Saturday, January 1

In June

Listen to this while you read:









When I was in high school, I didn't mind the new year. The only thing I never liked was when I had to write the dates on the top right corner of my homework assignments. Oh, the frustration when I had to erase one number, from 2008 into 2009, and then accidentally erasing part of my name so that it became Isaac Middlesmudge.


I want to do music my whole life and nothing else.

Tonight, I was laboring over a song and I hit a rough point. Nothing was coming together and it just sounded awful. My harmonies were always flat and my pronunciation was just boring. I was fed up with the whole thing that I just shut my computer and sat, staring at a wall. I guess you could call that pouting. But it was then that I realized: my music isn't striking. It's noob music. It's home-grown, imperfect music. Sure, it's significant to me, because I make it. It's significant to my friends because of just that, I'm their friend. However, to the world at large? My music is the music that someone would accidentally find and pass over because it simply isn't striking enough. My voice isn't clean. My guitar picking is ambiguous. My lyrics follow the same basic patterns, usually pointing out some flaw in the world or myself and woe-ing over it for a couple lines. I follow the verse-verse-chorus trend, and my pronunciation is generic while my tone is sometimes either flat or sharp or too bright or too mellow. As far as music quality, I give myself an honest C-. Below average. At the point I'm at right now, there honestly is no hope for me for a future in the music industry.

However.

I'm eighteen. I have zits (I don't know what that has to do with anything), I'm in college (it's such a distraction). I'm young and haven't been able to explore my full potential. Sure, the songs I make now may not be much. But they're a start. At least that's how I look at them. A start.
And I guess music isn't about being the next Jeremy Larson or Priscilla Ahn or Owl City or whoever. But music is sort of all I have. I see no future in English and I don't think I was meant for Musical Theater. The only place I feel at home is behind music. Call that a tragedy, if you must. But at least for now, I think I'm decided. I want music.

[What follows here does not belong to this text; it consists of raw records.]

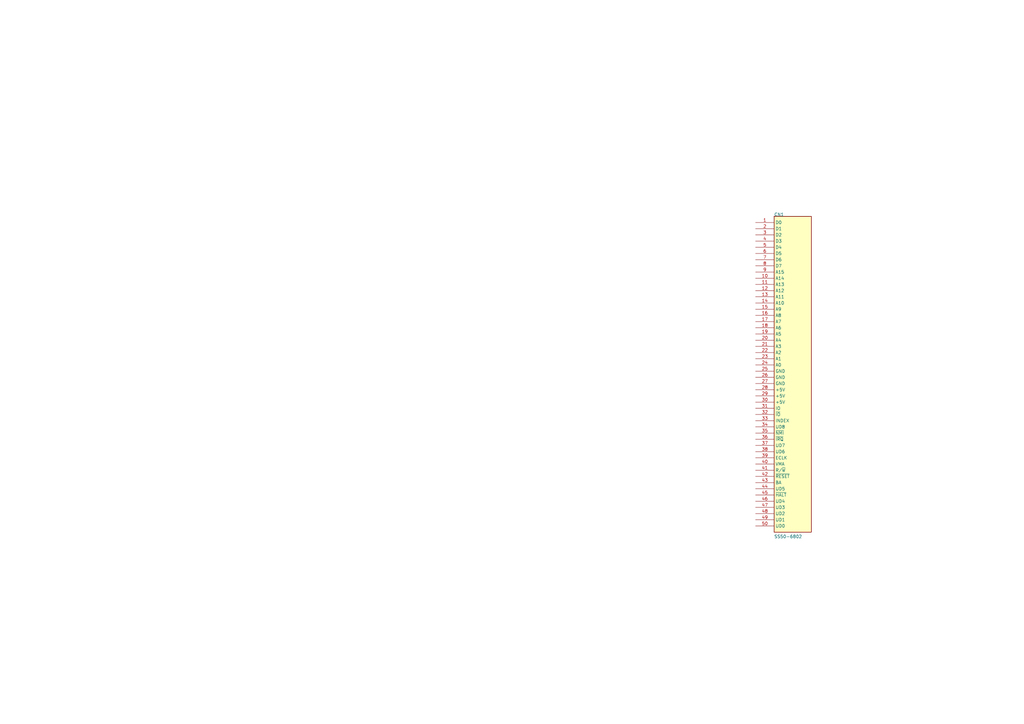
<source format=kicad_sch>
(kicad_sch
	(version 20231120)
	(generator "eeschema")
	(generator_version "8.0")
	(uuid "49c0cc18-24e2-4a49-bf6a-84ea0278ce19")
	(paper "A3")
	
	(symbol
		(lib_id "SS50-6802-altium-import:root_0_SS50-02-100")
		(at 309.88 88.7222 0)
		(unit 1)
		(exclude_from_sim no)
		(in_bom yes)
		(on_board yes)
		(dnp no)
		(uuid "8781cf8a-1844-4771-bd6e-5ffa8738545c")
		(property "Reference" "CN1"
			(at 317.5 88.7222 0)
			(effects
				(font
					(size 1.27 1.27)
				)
				(justify left bottom)
			)
		)
		(property "Value" "SS50-6802"
			(at 317.5 220.8022 0)
			(effects
				(font
					(size 1.27 1.27)
				)
				(justify left bottom)
			)
		)
		(property "Footprint" ""
			(at 309.88 88.7222 0)
			(effects
				(font
					(size 1.27 1.27)
				)
				(hide yes)
			)
		)
		(property "Datasheet" ""
			(at 309.88 88.7222 0)
			(effects
				(font
					(size 1.27 1.27)
				)
				(hide yes)
			)
		)
		(property "Description" ""
			(at 309.88 88.7222 0)
			(effects
				(font
					(size 1.27 1.27)
				)
				(hide yes)
			)
		)
		(pin "48"
			(uuid "105d23c7-ca96-4a7b-8c0a-b96c8ca9a431")
		)
		(pin "49"
			(uuid "d8529c16-6c71-43f7-aca0-b5ee898825de")
		)
		(pin "50"
			(uuid "230cbf95-c751-4c1b-ade8-df6f8571df40")
		)
		(pin "19"
			(uuid "2f7b371a-ec2f-4601-b497-ff30bac21e73")
		)
		(pin "20"
			(uuid "9637bd1a-206e-4622-939c-a77356d4c079")
		)
		(pin "3"
			(uuid "85947028-0b64-4b0f-85cd-57479f2797a7")
		)
		(pin "6"
			(uuid "d6f70911-1773-457e-a327-c5ae5f1fecf3")
		)
		(pin "2"
			(uuid "025bb5d3-2d83-4975-ba78-8e66937c5ecd")
		)
		(pin "1"
			(uuid "36d0411f-d5e8-43f9-a868-32d5908b1443")
		)
		(pin "9"
			(uuid "e1166768-4b8f-4f6a-b391-5c5130cf43a0")
		)
		(pin "4"
			(uuid "746a439c-4003-4739-8398-0aa404e782ed")
		)
		(pin "8"
			(uuid "3cfb8a51-b0f8-46fb-9b1d-10dc3f9d23a6")
		)
		(pin "11"
			(uuid "b88b9f0f-317d-44e9-b676-334f7e702f67")
		)
		(pin "12"
			(uuid "70e5a236-9fb7-4895-8a5e-75e20a9dc511")
		)
		(pin "16"
			(uuid "5fb16d37-021e-42a5-abb5-b9b450dbb135")
		)
		(pin "17"
			(uuid "3d2763c3-f21a-41b2-98c8-43a4962ec811")
		)
		(pin "18"
			(uuid "3dc58cb9-e66d-452a-aac7-e9fb675a13c8")
		)
		(pin "13"
			(uuid "e198f6bc-7f77-4b70-93a0-e59dbf654e97")
		)
		(pin "15"
			(uuid "0236fbc6-7c40-4d2d-84c0-0bf8a71341bd")
		)
		(pin "21"
			(uuid "5abb2b2f-25e5-434e-a2ca-c4ebefb7a765")
		)
		(pin "5"
			(uuid "da8c827c-fe43-48c9-95d4-52427b2a521b")
		)
		(pin "7"
			(uuid "267ae500-4185-4b15-89e7-72a9e7c61e7e")
		)
		(pin "10"
			(uuid "ca7f0a32-7a99-4b87-9dd3-bbc157c7bc21")
		)
		(pin "14"
			(uuid "20898f48-de3e-4836-bd07-97597e7bfe8b")
		)
		(pin "22"
			(uuid "708529b4-bc34-4ead-b665-86b97089c2d4")
		)
		(pin "30"
			(uuid "587d0816-e0e7-4ad6-b468-51d2868b9fb6")
		)
		(pin "31"
			(uuid "e9fdd6e4-4675-4dfa-8cb5-c89690fa72eb")
		)
		(pin "33"
			(uuid "3bd11c91-f9fc-4bad-a5fa-bb639f2ac752")
		)
		(pin "23"
			(uuid "65142ff4-0ddd-41e1-b42e-8ee931b30ec7")
		)
		(pin "27"
			(uuid "e6391a60-5cdd-4d84-b9e2-ad4642a42351")
		)
		(pin "29"
			(uuid "c7bab30c-7998-4c8a-97ce-dd6f70f62943")
		)
		(pin "32"
			(uuid "e34e5fd1-f141-49d9-8bfa-5ddfa99a55ab")
		)
		(pin "34"
			(uuid "ecf5b9f5-c04f-4438-a159-f54cc65da570")
		)
		(pin "24"
			(uuid "b1d9afa2-a485-4fb6-a3fc-665a013b1941")
		)
		(pin "25"
			(uuid "672ae721-97f3-4299-acf2-a7565192f099")
		)
		(pin "26"
			(uuid "55fcfa1d-9cce-4c76-9c96-cb59657bcac3")
		)
		(pin "28"
			(uuid "d0704129-cd4b-456a-9387-5f2c465a08e5")
		)
		(pin "44"
			(uuid "5f38bc30-be4d-4022-ba03-d6949c5a97ad")
		)
		(pin "36"
			(uuid "674765dc-5cfa-40d0-8a7d-f3c6a6275eb9")
		)
		(pin "35"
			(uuid "937a27c4-6389-4efa-9981-4cece78a3891")
		)
		(pin "37"
			(uuid "7215dceb-a338-4a20-9413-3314a7f4cfc8")
		)
		(pin "38"
			(uuid "70f9963c-3a7f-471f-a37e-9ffdf26b18af")
		)
		(pin "39"
			(uuid "289558a8-071a-4360-bfa1-8a63074b0943")
		)
		(pin "40"
			(uuid "fd020ca5-23a7-43c0-a7cc-9d94c1216955")
		)
		(pin "42"
			(uuid "1dfc8ab9-fae0-424e-9160-f13d38acd379")
		)
		(pin "43"
			(uuid "ea797737-c0af-40a0-bc37-1e556a122f4c")
		)
		(pin "47"
			(uuid "f9dda2df-141b-40e8-b287-7e38980f30b4")
		)
		(pin "41"
			(uuid "b01dedb9-759e-4a04-98a9-4e935502f01e")
		)
		(pin "45"
			(uuid "0eeeec90-71e2-4351-92ad-a166897dc909")
		)
		(pin "46"
			(uuid "447ccf98-f1b4-4490-8da1-2ab8e3f3081a")
		)
		(instances
			(project "SS50-6802"
				(path "/49c0cc18-24e2-4a49-bf6a-84ea0278ce19"
					(reference "CN1")
					(unit 1)
				)
			)
		)
	)
	(sheet_instances
		(path "/"
			(page "#")
		)
	)
)
</source>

And I guess now would be an appropriate time to announce to the world:
I'm officially recording an album this June. At least that's the plan for now. Me and a good buddy o' mine (Evan van Kirk) who will produce me. Hopefully, we'll have a materialized musical product by the end of June. If nothing else, I have something to call my own that I'll be happy with. I think after that I'll make a pilgrimage down to San Diego and play on street corners and sell my cds to the masses. I have a couple ideas for songs. Any suggestions?